Observe now the defilement of the constitutional process that the demagoguery of Trump and Bolsonaro set in motion once they realised, despite those loud public denials, they had lost the election. The Trumpistas stormed the Capitol on 6 January 2021 in their bid to re – verse the results of the vote; on 8 January 2023 Bolsonaro activists did better in the shaping of infamy: they broke into the presidential office and parliament building, apart from vandalising other government offices, to press their demand that Bolsonaro be restored to office. Away from the United States and Brazil, democracy has been taking quite some hits. Which takes one back a little in historical time. Adolf Hitler’s path to power was made smooth through an election, after which disaster was unleashed not only on Germany but also on the wider world. Of course, the scale of devastation Hitler initiated, having ascended to power through the machinery of democracy, is not a thought one associates with the rise of the extreme right-wing politician Giorgia Meloni in Italy. The problem, though, is that in recent times democratic elections have served as instruments to gain power and influence by politicians who in the West have never been enamoured of pluralistic politics anyway.
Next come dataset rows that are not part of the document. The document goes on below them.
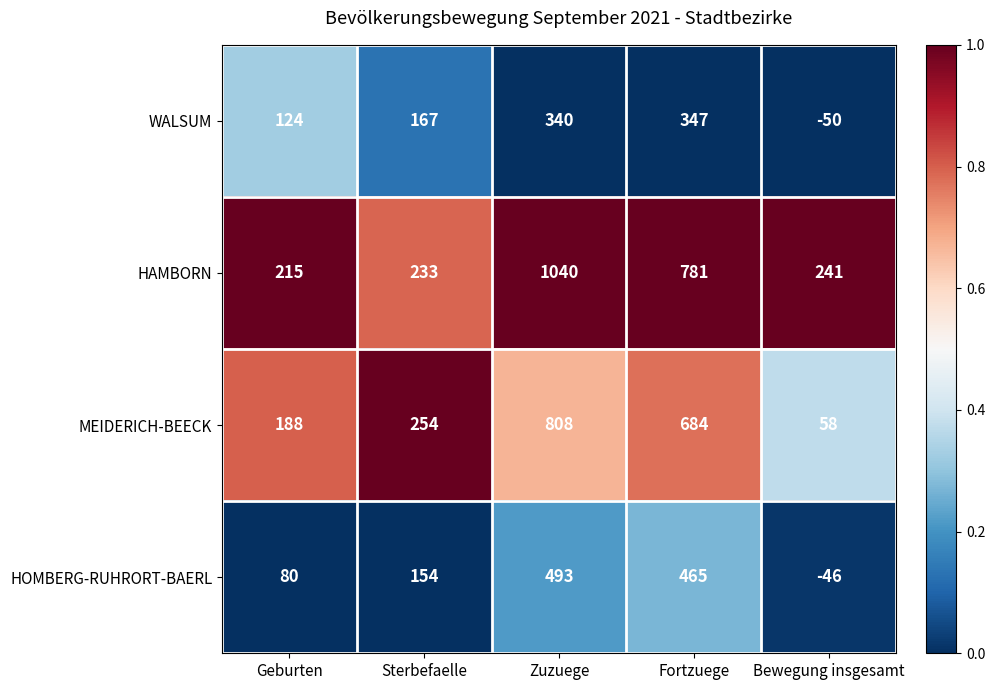

Rank the categories by WALSUM value from lowest to highest.

Bewegung insgesamt, Geburten, Sterbefaelle, Zuzuege, Fortzuege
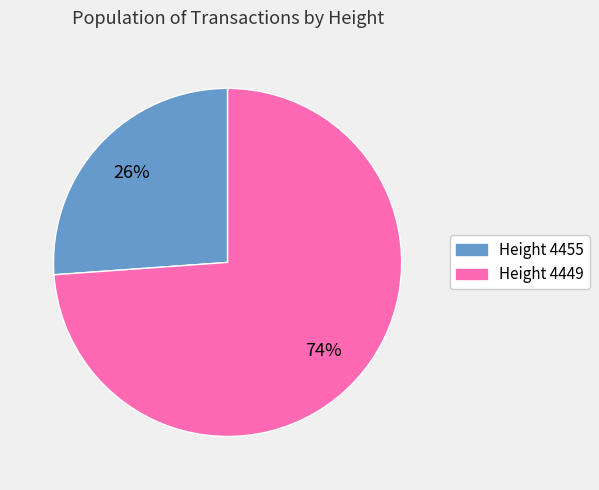

Count the number of slices in the pie.

2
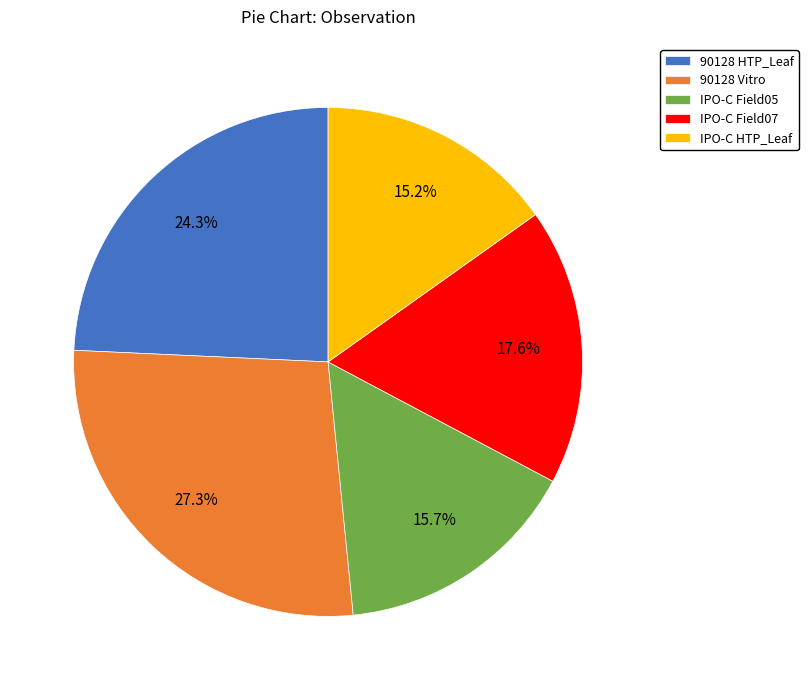

Is there any slice that represents more than half of the pie?

No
The extreme right in Europe may not push the world to a new era of deep vulnerability and even open danger, but it is its extreme views of such critical issues as immigration, climate change and its aversion to liberal politics, which raise the spectre of danger. Notice that leaders like Viktor Orban in Hungary remain hugely popular because they have been able to tap into the dark souls of major segments of the population.
In France, Marine Le Pen has till now not managed to be elected the country’s President. But do not ignore the fact that her share of the vote has steadily been going up. That is a warning sign. Le Pen is young and healthy and could yet end up being the occupant of the Elysee Palace, given that right-wing politics in the country has been inching forward and has now reached a stage where it can only and legitimately claim larger slices of the electoral pie.
A glance at Britain makes less than happy reading. Party-gate destroyed the Boris Johnson hold on power, but that is little guarantee that he will not return to prime ministerial contention at some point. In the campaign to succeed him, a majority of Tory MPs opted for Rishi Sunak. In the larger Conservative constituency, though, Liz Truss turned out to be the chosen one. And then policies not thought through or muddled or reckless pushed Truss from Downing Street a mere few weeks after her triumphant entry into it. Sunak was the one the Tories finally turned to.
A democratic mess? Or a messy situation insinuating its way into democracy? Five Prime Ministers in six years. Democracy, did you say? Or the making of carefully contrived chaos?
Long years ago, in 1960 to be precise, Richard Nixon narrowly lost the race for the White House to John F. Kennedy. The suspicion was that Chicago Mayor Richard Daley was instrumental in putting Kennedy over the top with a sudden and questionable rush of votes but that Nixon had fairly won the election. When Nixon’s supporters advised him to challenge the outcome, he declined to take the bait. He was not willing to initiate a process, which would leave America’s democracy wounded. In 2000, the US Supreme Court stopped the counting of votes in Florida and decreed that George W. Bush would be the incoming President of the country, in succession to Bill Clinton, when the assumption was that Al Gore was edging ahead of Bush. Gore did not challenge the decision of the court. Democracy remained undisturbed. Such stories today do not get written or narrated anymore. And when classified files are recovered from the homes of Donald Trump and Joe Biden, documents that should have been handed over to the federal authorities when Trump exited the White House and Biden left vice-presidential office in 2017, it is a message of democracy being in a state of enervation which comes from Washington.
Benjamin Franklin, asked what form of government America’s founding fathers had opted for through the newly-forged constitution, responded: ‘A democracy, if you can keep it.’
In the early twenties of the 21st century, Americans are having a hard time keeping it.